Traduzido por Fernando Pessoa
Then this ebony bird beguiling my sad fancy into smiling,
By the grave and stern decorum of the countenance it wore,
"Though thy crest be shorn and shaven thou," I said, "art sure no craven,
Ghastly, grim, and ancient raven, wandering from the nightly shore.
Tell me what the lordly name is on the Night's Plutonian shore."
Quoth the raven, "Nevermore
"
Edgar Allan Poe

 

O poema também foi traduzido para o português por Machado de Assis e para o francês, por Charles Baudelaire e Stéphane Mallarmé. No cinema, o filme O Corvo (1994), de Alex Proyas, foi uma adaptação de uma história em quadrinhos escrita por James O'Barr, que teve sua maior influência na obra de Poe. O escritor é remetido várias vezes, sendo por citação ou por encenação de um costume que as crianças tinham ao avistar Edgar: elas imitavam um corvo e Poe retribuía dizendo nevermore.

 

O Gato Preto (1843)

"Quando falávamos da sua inteligência (a do gato), a minha mulher, que não era de todo impermeável à superstição, fazia frequentes alusões à crença popular que considera todos os gatos pretos como feiticeiras disfarçadas."

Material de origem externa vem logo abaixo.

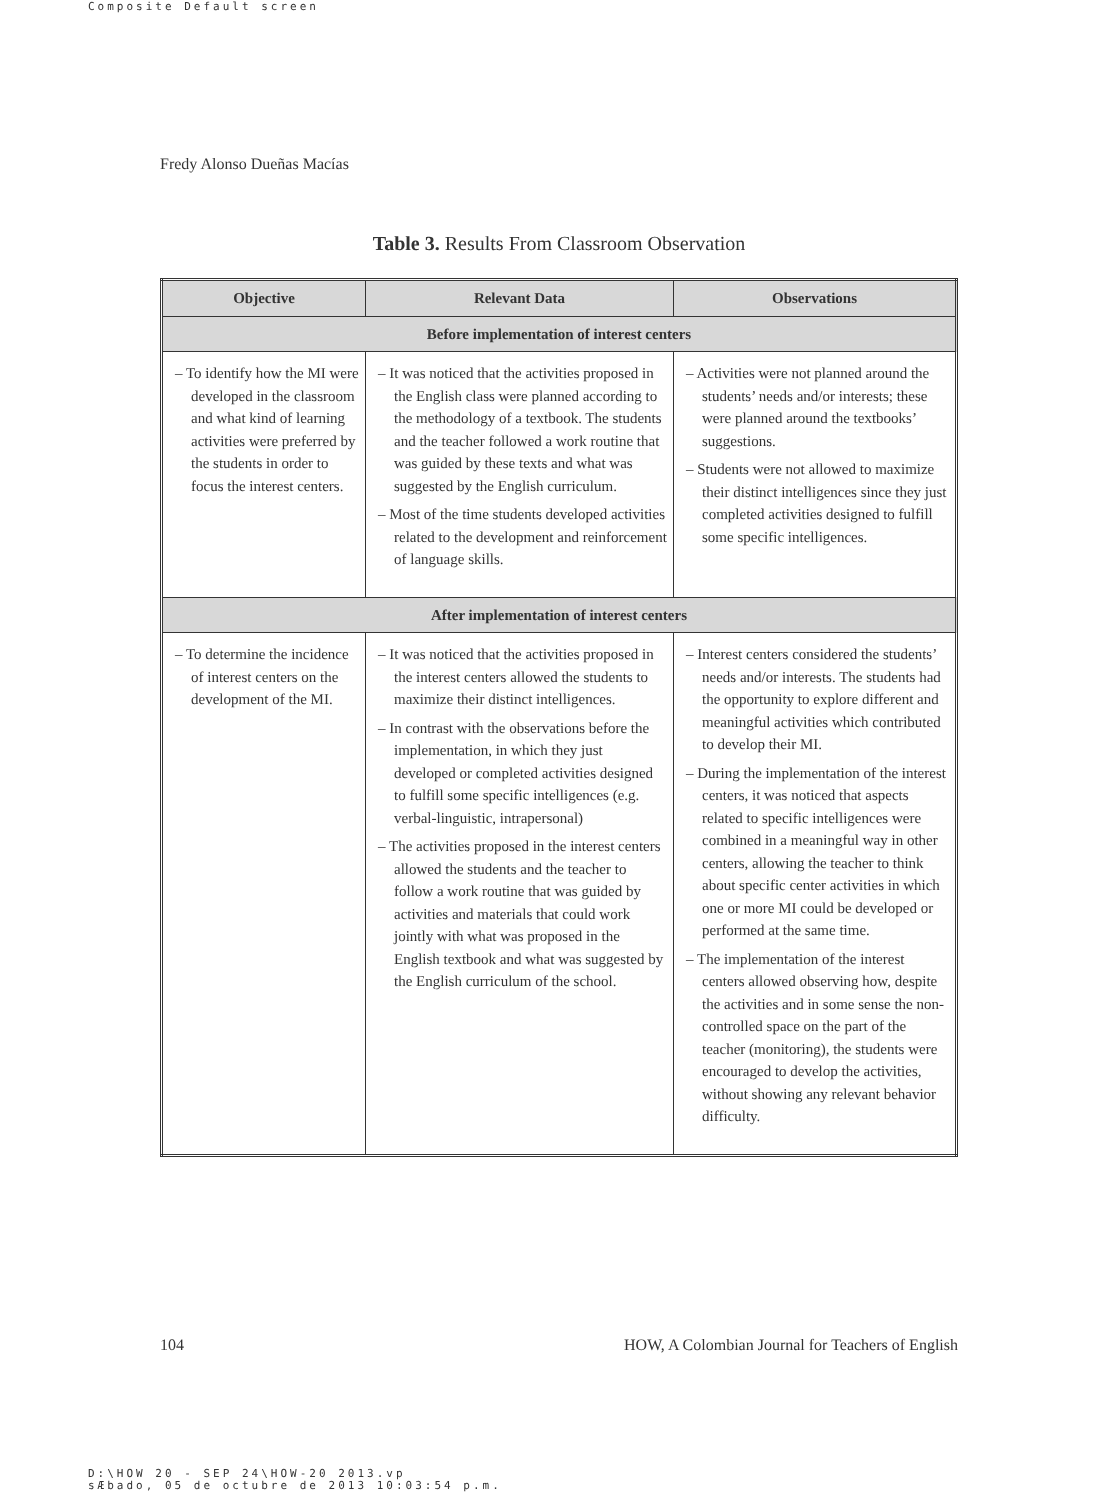Composite Default screen
Fredy Alonso Dueñas Macías
Table 3. Results From Classroom Observation
| Objective | Relevant Data | Observations |
| --- | --- | --- |
| Before implementation of interest centers | | |
| – To identify how the MI were developed in the classroom and what kind of learning activities were preferred by the students in order to focus the interest centers. | – It was noticed that the activities proposed in the English class were planned according to the methodology of a textbook. The students and the teacher followed a work routine that was guided by these texts and what was suggested by the English curriculum. – Most of the time students developed activities related to the development and reinforcement of language skills. | – Activities were not planned around the students’ needs and/or interests; these were planned around the textbooks’ suggestions. – Students were not allowed to maximize their distinct intelligences since they just completed activities designed to fulfill some specific intelligences. |
| After implementation of interest centers | | |
| – To determine the incidence of interest centers on the development of the MI. | – It was noticed that the activities proposed in the interest centers allowed the students to maximize their distinct intelligences. – In contrast with the observations before the implementation, in which they just developed or completed activities designed to fulfill some specific intelligences (e.g. verbal-linguistic, intrapersonal) – The activities proposed in the interest centers allowed the students and the teacher to follow a work routine that was guided by activities and materials that could work jointly with what was proposed in the English textbook and what was suggested by the English curriculum of the school. | – Interest centers considered the students’ needs and/or interests. The students had the opportunity to explore different and meaningful activities which contributed to develop their MI. – During the implementation of the interest centers, it was noticed that aspects related to specific intelligences were combined in a meaningful way in other centers, allowing the teacher to think about specific center activities in which one or more MI could be developed or performed at the same time. – The implementation of the interest centers allowed observing how, despite the activities and in some sense the non-controlled space on the part of the teacher (monitoring), the students were encouraged to develop the activities, without showing any relevant behavior difficulty. |
104
HOW, A Colombian Journal for Teachers of English
D:\HOW 20 - SEP 24\HOW-20 2013.vp
sÆbado, 05 de octubre de 2013 10:03:54 p.m.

Culpado pela morte de sua mulher, um homem é condenado à forca. Este mesmo personagem é, também, o narrador do conto em que ele descreve um suposto gato preto de índoles demoníacas e sobrenaturais que teria o levado a cometer tal crime. Essa história é tida como um estudo da psicologia da culpa, além de ser considerada próxima ao conto The Tell-Tale Heart, também escrito por Poe.

A repercussão de The Black Cat é grande. Desde o século em que Poe viveu, já havia um grande público fã da ficção: o cabaré Le Chat Noir, fundado em 1881 por Rodolphe Salis, recebeu este nome por influência do escritor americano, de Baudelaire e de lendas francesas. No século XXI, quem retomou Edgar foi o cinema, com duas adaptações de mesmo nome: uma lançada em 1941 e outra, dois anos depois. A história volta em 64, com a trilogia de Roger Corman, Tales of Terror.